Green Cheese Encountering Moon Rocks in the Museum

Hermeneutics Visualized, by Lesley Barker c. 2017

Hermeneutics is a theoretical approach to interpretation, understanding and meaning. The word, hermeneutics, is most commonly used in theology, which is where the discipline originated before it was adopted by jurisprudence. In another blog post, I will share a timeline who's who in hermeneutics, a field that has gained a wider application over time. My goal for this blog is to provide a way to think about hermeneutics so that it can be useful as a tool to rethink interpretation in the museum.

Interpretation, as viewed in hermeneutics, begins with what is already understood. Gadamer calls this "prejudice". Educators term this "prior knowledge". Suppose the museum has an exhibit of moon rocks but that a visitor's prior knowledge, or prejudice, is that the moon is made of green cheese. When this visitor enters the exhibit, his prior knowledge is addressed, questioned and disrupted by the moon rocks on display and by the images and quotations of the astronauts depicting and describing the surface of the moon. The oval, above, represents the exhibit space where the visitor has to make conceptual adjustments within his own internal, mental space. The oval, simultaneously, represents this personal, mental space. How long the hermeneutic interpretive pause and process lasts is neither standardized nor predictable but, when it happens, it is always transformative. The end of the process is a new utterance, statement, display, artistic or performative expression. 

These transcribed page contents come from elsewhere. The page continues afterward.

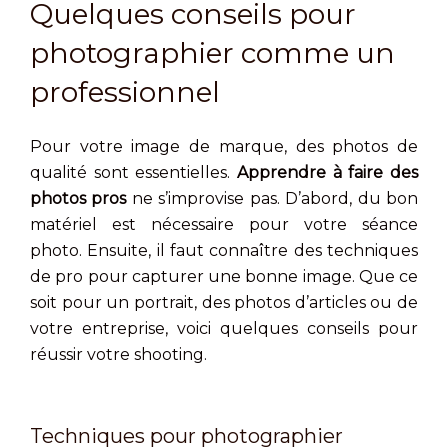
Quelques conseils pour
photographier comme un
professionnel
Pour votre image de marque, des photos de
qualité sont essentielles.
Apprendre à faire des
photos pros
ne s’improvise pas. D’abord, du bon
matériel est nécessaire pour votre séance
photo. Ensuite, il faut connaître des techniques
de pro pour capturer une bonne image. Que ce
soit pour un portrait, des photos d’articles ou de
votre entreprise, voici quelques conseils pour
réussir votre shooting.
Techniques pour photographier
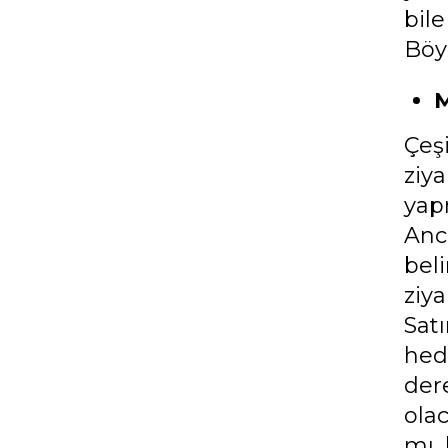
bil
Böyl
M
Çeşi
ziy
yapm
Anca
bel
ziya
Sat
hed
dere
olac
mı, 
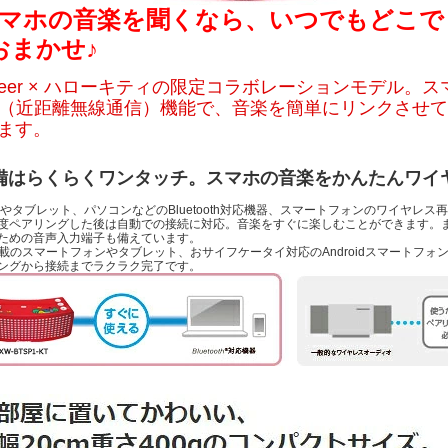
スマホの音楽を聞くなら、いつでもどこで
おまかせ♪
oneer × ハローキティの限定コラボレーションモデル。
C（近距離無線通信）機能で、音楽を簡単にリンクさせ
ます。
備はらくらくワンタッチ。スマホの音楽をかんたんワイ
oneやタブレット、パソコンなどのBluetooth対応機器、スマートフォンのワイヤ
度ペアリングした後は自動での接続に対応。音楽をすぐに楽しむことができます。
ための音声入力端子も備えています。
搭載のスマートフォンやタブレット、おサイフケータイ対応のAndroidスマートフ
ングから接続までラクラク完了です。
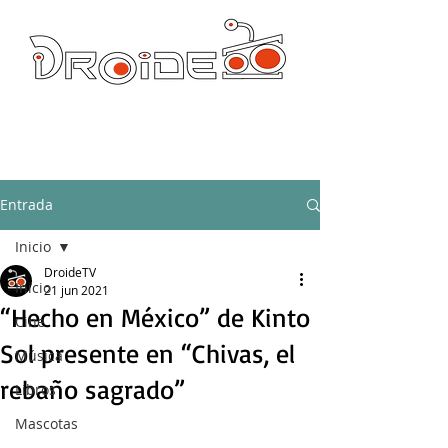
DROIDE TV: CULTURA POP Y PRODUCCION ORIGINAL
droidetv@gmail.com
Entrada
Inicio
DroideTV
Inicio
21 jun 2021
“Hecho en México” de Kinto
Cine
Sol presente en “Chivas, el
Música
rebaño sagrado”
Libros
Mascotas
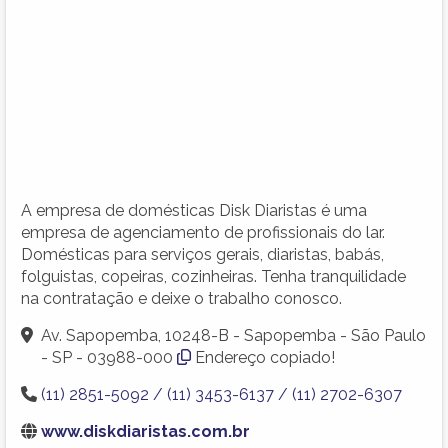
A empresa de domésticas Disk Diaristas é uma
empresa de agenciamento de profissionais do lar.
Domésticas para serviços gerais, diaristas, babás,
folguistas, copeiras, cozinheiras. Tenha tranquilidade
na contratação e deixe o trabalho conosco.
Av. Sapopemba, 10248-B - Sapopemba - São Paulo
- SP - 03988-000
Endereço copiado!
(11) 2851-5092 / (11) 3453-6137 / (11) 2702-6307
www.diskdiaristas.com.br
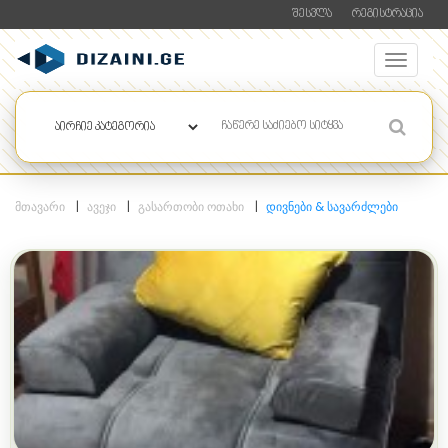
ᲨᲔᲡᲕᲚᲐ
ᲠᲔᲒᲘᲡᲢᲠᲐᲪᲘᲐ
ᲛᲗᲐᲕᲐᲠᲘ
ᲐᲕᲔᲯᲘ
ᲒᲐᲡᲐᲠᲗᲝᲑᲘ ᲝᲗᲐᲮᲘ
ᲓᲘᲕᲜᲔᲑᲘ & ᲡᲐᲕᲐᲠᲫᲚᲔᲑᲘ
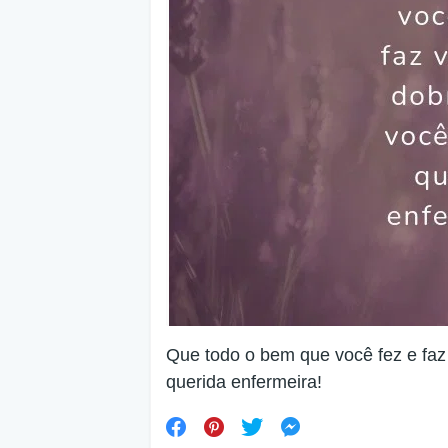
Que todo o bem que você fez e faz
querida enfermeira!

Alternatively, the museum's exhibit functions as its "prior knowledge". When a visitor brings new information to the museum's attention that challenges the ideas and conclusions "uttered" in the exhibit, the museum, itself, should be "addressed" and disrupted. As long as the museum considers itself to be the expert, it may not be open to experience its own hermeneutic interpretive pause. With this museum-as-expert-and-knowledge-broker identity, the museum may not be humble enough to produce a different "utterance" as evidenced in a new exhibit. However, should the museum rethink its role and identity so that it shifts, intentionally and incrementally, to become the oval, the space where hermeneutic interpretation happens, individually and institutionally, a new kind of museum space could emerge that would be characterized by an iterative exchange of knowledge, filtered by wisdom to produce more just, inclusive utterances. As will become clear in later blog posts, this approach to museum interpretation would epitomize what Dr. Viv Golding describes as a "hermeneutic circle of understanding" at work. 

Works Cited
Gadamer, H., 2013. Truth and Method. Kindle edition. London, New York, Sydney: Bloomsbury.

Golding, V., 2009. Learning at the Museum Frontiers: Identity Race and Power. Abingdon, Oxon, GBR: Ashgate Publishing Group.